How to Use a Blog to Grow Your Business

There are not enough hours in the day for you to meet each person, to cover each networking event, to plan, to produce and deliver your product and service. Marketing may be at the very bottom of your list – and suffering from a dangerous lack of attention. And, if you’re a solopreneur, it’s all up to you. It’s a shame you can’t walk through a copier and make a few clones of yourself, right? Well, you can. You can speak to your customers through a blog while you’re also doing all the other things to get your business going and keep it flying. It’s like making a copy of yourself. The blog never has to sleep or eat or take a coffee break. It’s always there, waiting to be found, and if you’ve grown up with the Internet, it’s how you’re finding people and businesses and the things you want to know anyway.

So, how does one use a blog to grow their business? Here are 6 techniques I’ve found to growing business with blogging.

Deliver value before they buy

The most frustrating blog posts are the ones that begin with a compelling title, “How to Lose 5 Pounds in 2 Weeks” and then after a few paragraphs of why it’s important to maintain a healthy weight they end with a link to a “paid” report that you have to buy to learn how to lose 5 pounds in 2 weeks. Arghh! Especially in this day and age, customers will rarely buy from you if they don’t find you credible, and they will use the value you provide on your blog as a factor in deciding if they want to buy from you. And that means you need to deliver value to them before they buy. If you’re a business coach, you can provide useful articles like this one on how to grow your business. If you’re a chiropractor or wellness expert, you can provide articles about relaxation techniques you can do while sitting at home. If you’re a realtor, you can provide articles like how to find out about schools in the area and how they are doing. These are all examples of providing value before they buy.

Stay on message

Do you know your niche? Then write to it! If not, there’s no time like the present to decide what your unique offering is and who your ideal client is. This is important! Get some help with this if you need it. Get out the trusty old business plan and review it as often as you write. Use it to keep you on target. If you’re a realtor, your blog’s power is diminished when you stop offering posts of relevance to people interested in buying or selling a home. If you’re a social media marketing expert, your blog’s power is diminished when you write a post about the latest Tom Clancy novel.

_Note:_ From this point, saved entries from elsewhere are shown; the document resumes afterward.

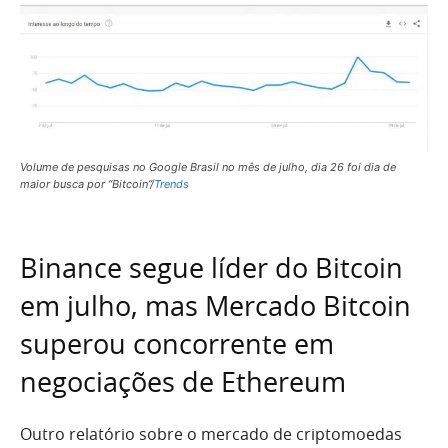
Volume de pesquisas no Google Brasil no mês de julho, dia 26 foi dia de
maior busca por “Bitcoin”/
Trends
Binance segue líder do Bitcoin
em julho, mas Mercado Bitcoin
superou concorrente em
negociações de Ethereum
Outro relatório sobre o mercado de criptomoedas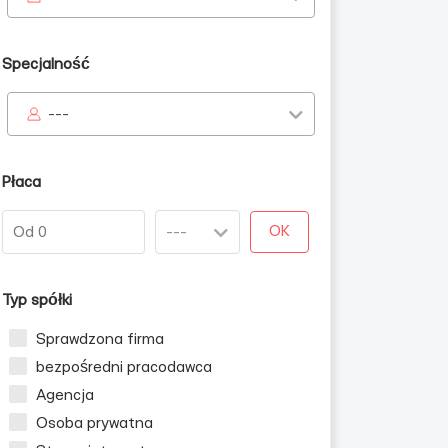
Specjalność
---
Płaca
zn
OK
Typ spółki
Sprawdzona firma
bezpośredni pracodawca
Agencja
Osoba prywatna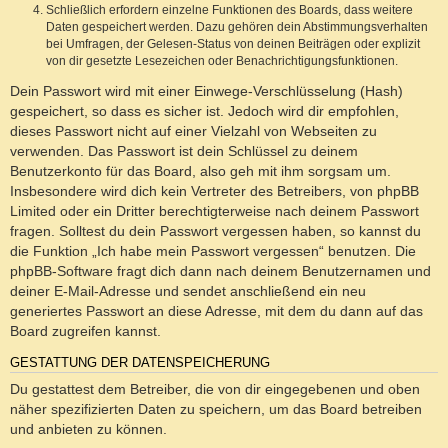
Schließlich erfordern einzelne Funktionen des Boards, dass weitere
Daten gespeichert werden. Dazu gehören dein Abstimmungsverhalten
bei Umfragen, der Gelesen-Status von deinen Beiträgen oder explizit
von dir gesetzte Lesezeichen oder Benachrichtigungsfunktionen.
Dein Passwort wird mit einer Einwege-Verschlüsselung (Hash)
gespeichert, so dass es sicher ist. Jedoch wird dir empfohlen,
dieses Passwort nicht auf einer Vielzahl von Webseiten zu
verwenden. Das Passwort ist dein Schlüssel zu deinem
Benutzerkonto für das Board, also geh mit ihm sorgsam um.
Insbesondere wird dich kein Vertreter des Betreibers, von phpBB
Limited oder ein Dritter berechtigterweise nach deinem Passwort
fragen. Solltest du dein Passwort vergessen haben, so kannst du
die Funktion „Ich habe mein Passwort vergessen“ benutzen. Die
phpBB-Software fragt dich dann nach deinem Benutzernamen und
deiner E-Mail-Adresse und sendet anschließend ein neu
generiertes Passwort an diese Adresse, mit dem du dann auf das
Board zugreifen kannst.
GESTATTUNG DER DATENSPEICHERUNG
Du gestattest dem Betreiber, die von dir eingegebenen und oben
näher spezifizierten Daten zu speichern, um das Board betreiben
und anbieten zu können.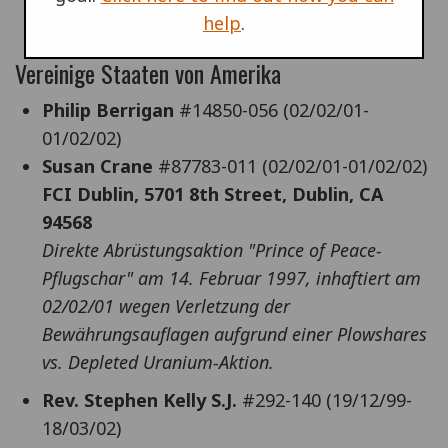
help
.
(Eindringen in eine militärische Einrichtung)
Vereinige Staaten von Amerika
Philip Berrigan
#14850-056 (02/02/01-
01/02/02)
Susan Crane
#87783-011 (02/02/01-01/02/02)
FCI Dublin, 5701 8th Street, Dublin, CA
94568
Direkte Abrüstungsaktion "Prince of Peace-
Pflugschar" am 14. Februar 1997, inhaftiert am
02/02/01 wegen Verletzung der
Bewährungsauflagen aufgrund einer Plowshares
vs. Depleted Uranium-Aktion.
Rev. Stephen Kelly S.J.
#292-140 (19/12/99-
18/03/02)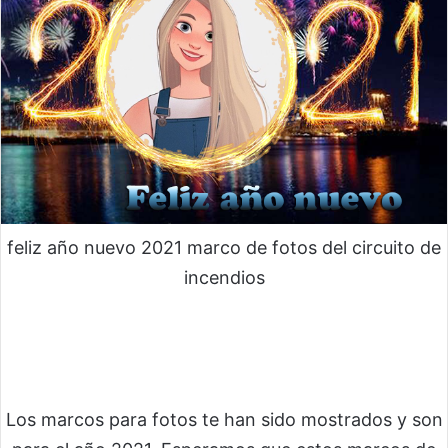
feliz año nuevo 2021 marco de fotos del circuito de
incendios
Los marcos para fotos te han sido mostrados y son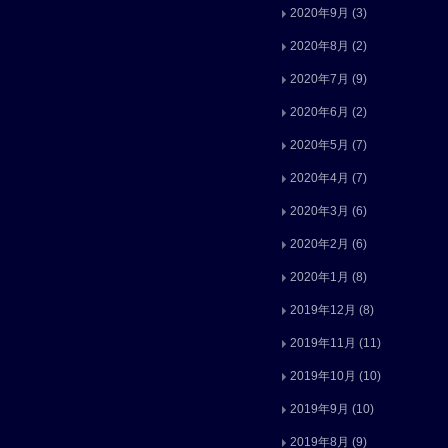
2020年9月
(3)
2020年8月
(2)
2020年7月
(9)
2020年6月
(2)
2020年5月
(7)
2020年4月
(7)
2020年3月
(6)
2020年2月
(6)
2020年1月
(8)
2019年12月
(8)
2019年11月
(11)
2019年10月
(10)
2019年9月
(10)
2019年8月
(9)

It is okay and wonderful to use “off-message” concepts and ideas that you relate to an on-message topic, like a post on the “Top 3 Things Small Businesses can Learn from the Avatar movie.” But, you need to remember that the on-message topic is most important, and consistently writing on-message will build your credibility and authority with your future customers.

Blog consistently and frequently

A blog that is updated once every few weeks or once a month will simply fail to gain (or hold) onto readership. Google will not rank highly websites with stale blogs. Frequent updates are important to the search engine’s algorithms. Frequent updates are also key for the people that you want to attract to your business. Simply, it is the rare blog that can hold onto readership when the blogger posts irregularly and infrequently. To have an effective blog, with a growing readership, you must commit to a plan, you must make blogging a regular part of your marketing plan and campaigns. Several times a week is a minimum. Daily is best. Try an experiment. Switch to daily or nearly daily blogging for two weeks and then evaluate your site’s traffic and stickiness (how often people stay around) – I bet you’ll see a positive difference from frequent blogging!

Write a compelling title

Cute titles are fun to write (and I’ve written many) but they are unlikely to draw in new readers. The blog post title are some of the most valuable keywords – the search engines rank the titles highly – so when you choose a title, choose a title that you think your prospective customers might search for. Examples are “How to Use a Blog to Grow Your Business,” or “Which Mill Creek Schools are the Best?” If appropriate, include a placename (e.g. Mill Creek) since a lot of people have learned to narrow their search results by including towns and cities in their searches. Yes, the occasional play-on-words title is great to mix things up, but the meat and potatoes of your titles needs to be food for the search-engine.

Spread the love

Find and visit sites of related businesses and devote some time to staying abreast of what they’re doing. Use a aggregator like Google Reader or FeedReader to make it easy to stay on top of a couple blogs. And then, spread the love. Post comments to those blogs and provide feedback on their articles. Be sure to include your URL and avatar so readers of the blog (and the blogger themselves) can come find your business. It’s like networking without even having to be there!

Make Your products and services visible

You are not blogging for blogging’s sake. To translate all those wonderful visitors into customers, you need to make it easy for them, when they are ready, to take the next step. In a visible but not annoying way, the pages with your blog posts also need to provide compelling blurbs and links to your products and services, to your special upcoming events and promotions. Make it so when they are ready to buy, they can simply do so.

A Call To Action

OK, you’ve got some valuable information here. When are you going to act on it? How about today?! With these six techniques you can use your blog to build attention and following for your business and establish your credibility and authority in your niche. And with that, by having your product or service visible, you can convert those loyal blog followers into loyal customers and grow, grow, grow! Don’t put this off another day.